Mihkel Mutt is an Estonian writer and columnist. He was born in Tartu, Estonia in 1953 to a family of teachers. Mutt studied literature and journalism at the local University of Tartu. He began his career as a theatre and literary critic as well as a parodist, and his literary debut transpired in the late 1970s. Since then, he has published close to 40 books in all genres except poetry and long epic.
Mutt has translated into his native Estonian authors such as Tom Stoppard and Arnold Wesker, and is a versatile columnist on domestic and world politics. He has held a variety of jobs ranging from journalist to dramaturg to propaganda boss at the Estonian Foreign Ministry, etc. Before retiring in 2016, he was the editor-in-chief of the Estonian literary monthly, Looming. Mutt has recorded extensive memoires about his stormy life, six parts of which have come out in print. He is convinced one should write about the past before Alzheimer’s or something even worse crushes memory to a pulp.

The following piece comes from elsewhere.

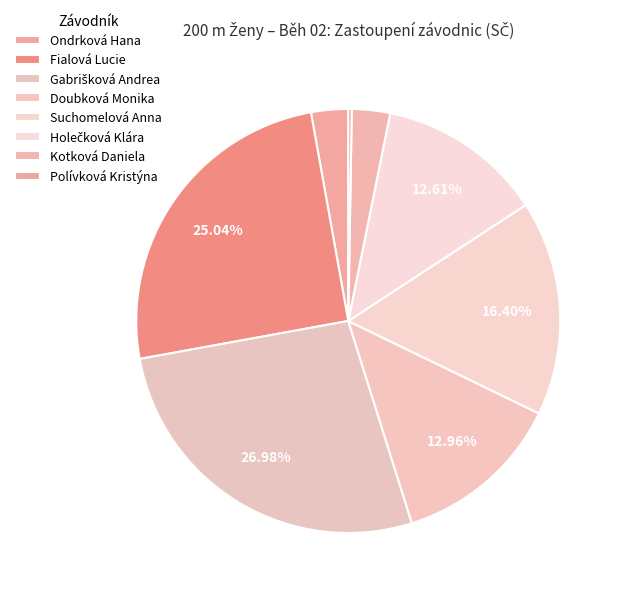

Which slice is the smallest?

Polívková Kristýna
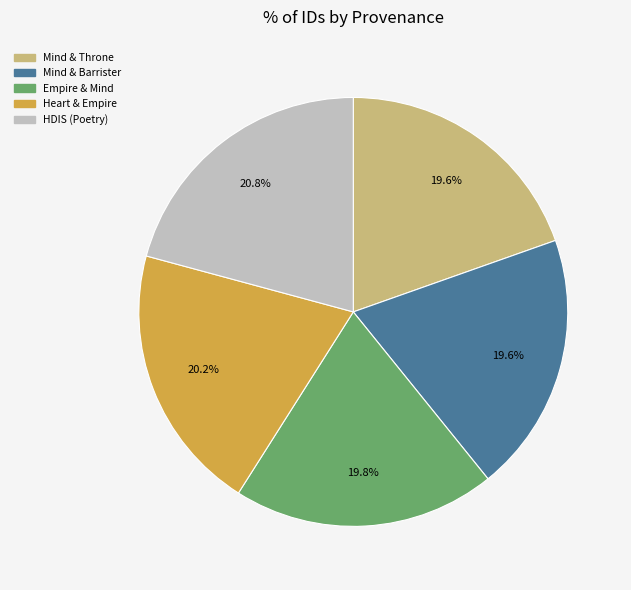

Does any single category account for the majority?

No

Mutt is considered one of the most provocative Estonian authors – he is a serious conservative filled with playfulness, who unites in his works a proper English sense of humour and core elements of Estonian culture. His earlier novels, plays, and short stories are characterized by a kind of snobbishness, powerful sarcasm, irony, and arrogance à la Huxley.
Now, as a mature author, Mutt has made reporting on history his primary focus – both Estonia’s period of transition from a Soviet republic to the free world, and the ongoing crisis in Europe. Throughout all this, he has not lost his biting irony, nor his hyperbolic wit.